Ferreira began his managerial career with Boavista in 2010. He led Feirense, Torreense and Académico de Viseu and Felgueiras in the second division, and AVS briefly in the top flight.

==Playing career==
Born in Espinho in the Aveiro District, Ferreira played as a youth for local S.C. Espinho before moving to S.L. Benfica, but began his senior career in the lower leagues. In 1998–99, he contributed six goals to Gil Vicente F.C.'s conquest of the second tier, leading to a transfer to S.C. Salgueiros in the Primeira Liga. He made his debut in the top flight on 22 August, in a 1–0 home win over C.S. Marítimo.

In June 2002, after Salgueiros were relegated, Ferreira signed a one-year deal at Vitória de Guimarães, becoming their sixth free transfer of the summer due to the president's order. Having already been courted by the club in April 2002, Ferreira signed for C.F. Os Belenenses on an 18-month deal in January 2005.

Ferreira joined Portimonense S.C. in the second tier in August 2006. He said that he still had the quality to play in the top flight, but was unable to receive a contract due to being 33. He began 2008–09 at his hometown club Espinho, and signed for C.D. Santa Clara in January.

==Managerial career==
In August 2010, Ferreira was appointed at Boavista F.C. in the third tier. His debut on 22 September was a 2–2 home draw with Cesarense. After leaving in January 2011, he later managed A.D. Nogueirense and Espinho.

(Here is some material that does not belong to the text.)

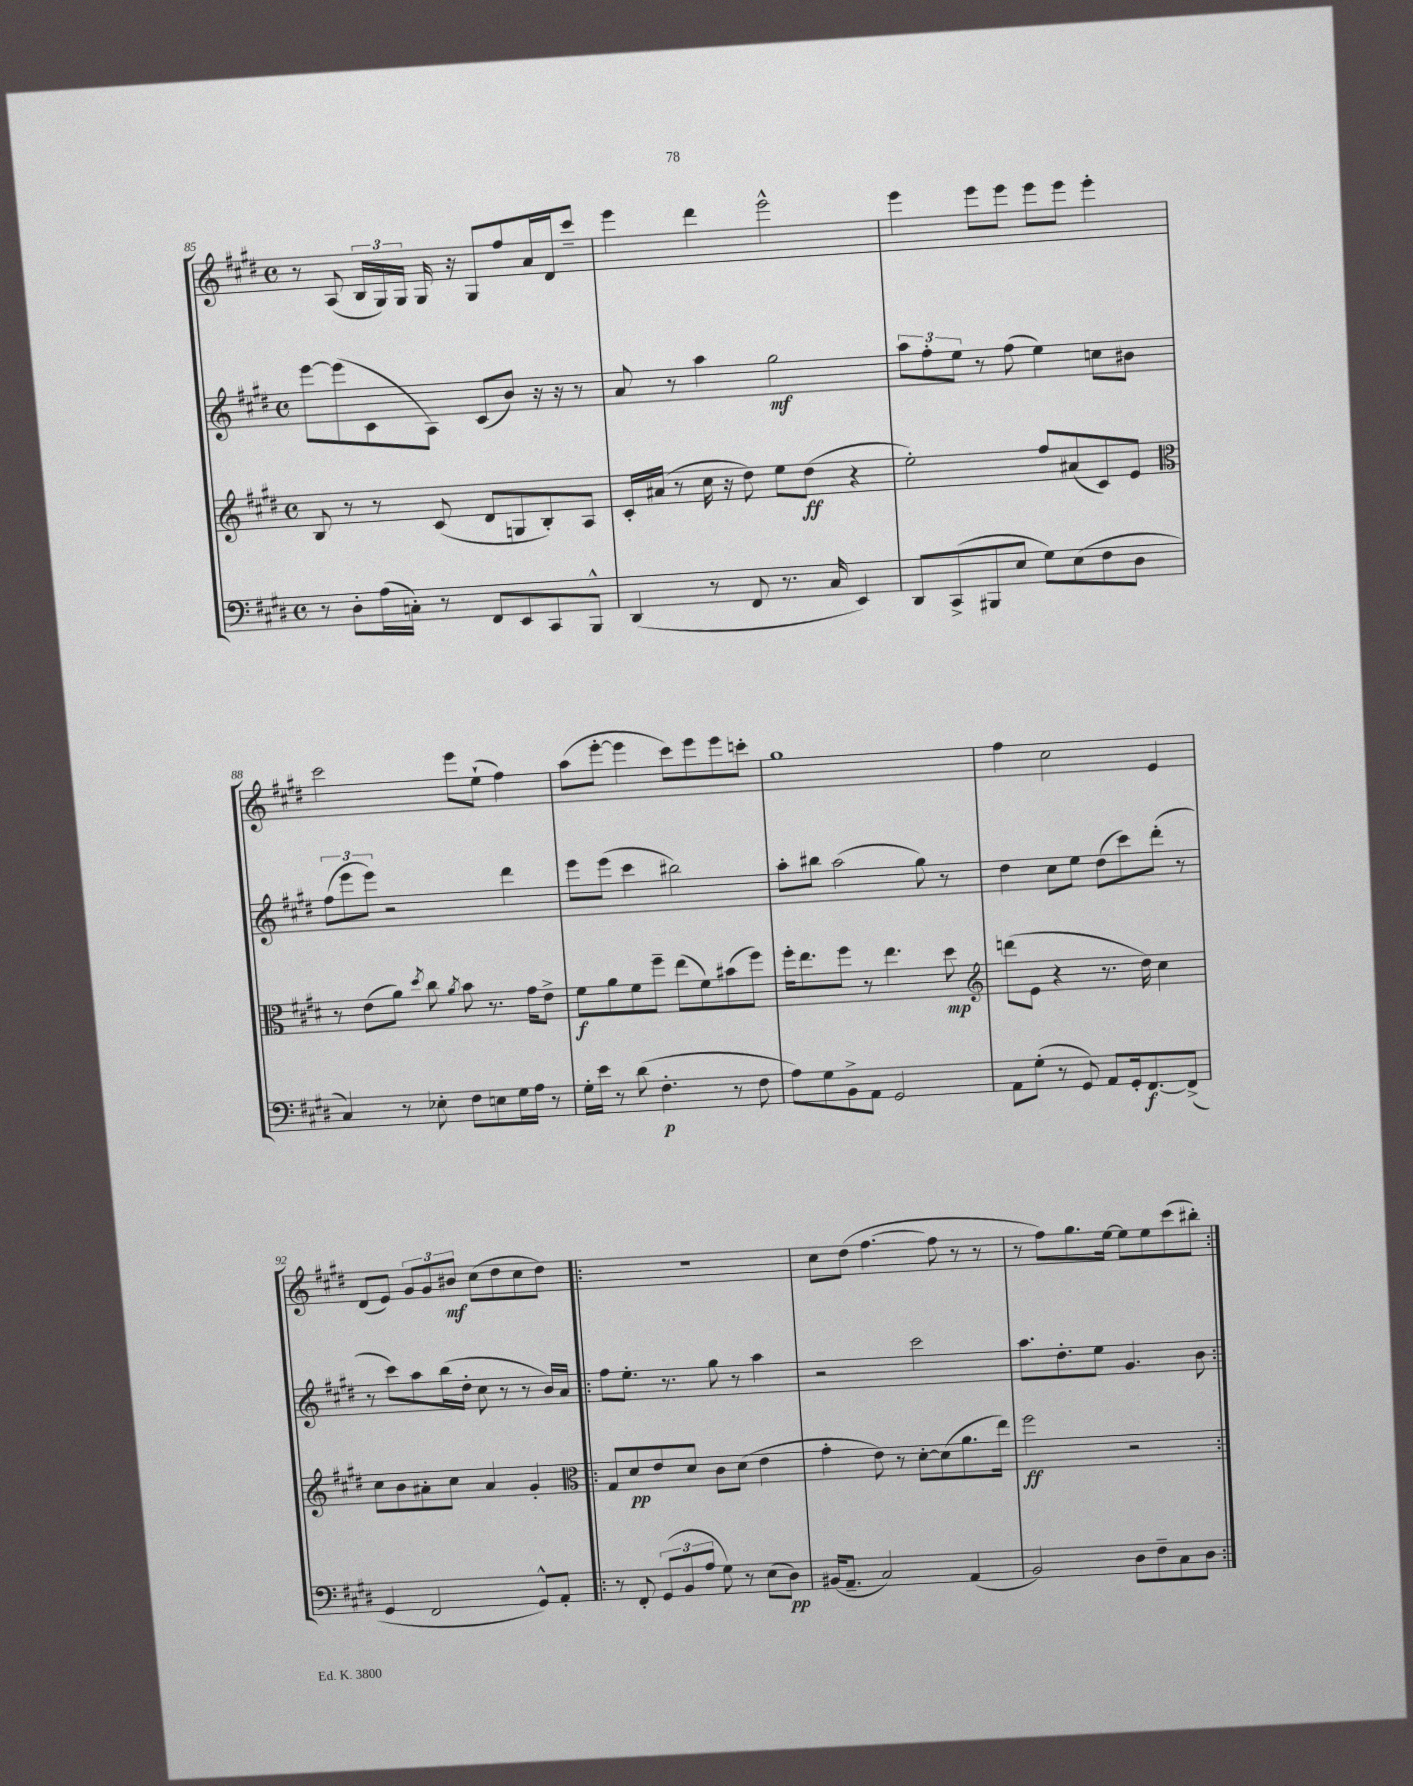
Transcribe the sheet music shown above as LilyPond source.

Ferreira was hired for the under-23 team of C.D. Feirense in January 2020. He started the following season in charge of FC Felgueiras 1932 but returned to Feirense on 29 March 2021 as first-team manager due to a contractual clause allowing him to leave at zero cost for a club in the professional leagues; he replaced Filó at the club from Santa Maria da Feira, who were second in the league.

On 4 April 2021, Ferreira debuted as manager in the second tier, in a 1–1 home draw with C.D. Cova da Piedade in which his team conceded in the final seconds. His team missed out on promotion by falling to 5th by the end of his eight games of the season. In 2021–22, he led the team to fourth place, one off the playoffs; halfway through it, he extended his contract to 2024.

Having helped Feirense to 8th place in the league by beating S.C.U. Torreense on the final day, Ferreira contacted the board and was released from the final year of his contract on 26 May 2023. A week later, he was hired by Torreense. He left on 11 December, with the club from Torres Vedras 6th in the league having won and drawn five each of 13 fixtures; they also reached the fourth round of the Taça de Portugal by defeating top-flight Rio Ave F.C. and made the second round of the Taça da Liga.

On 23 May 2024, Ferreira signed a one-year deal at Académico de Viseu F.C. also in the second tier. He was the league's Manager of the Month for August, his first month in the job, winning three and drawing one game, while scoring 10 goals and conceding 3.

Ferreira signed with AVS, in the relegation battle in the Primeira Liga, on 16 February 2025 for his first time coaching in the top flight. He left by mutual consent on 9 May after winning once in 11 games, with José Mota succeeding him for the final two games of the season.

On 28 December 2025, Ferreira moved abroad for the first time in his career, taking charge of Cypriot First Division club Ethnikos Achnas. He left the following March and returned to Felgueiras, with the aim of keeping them in the second division.

Ferreira returned to Feirense in the same division on 15 September 2026.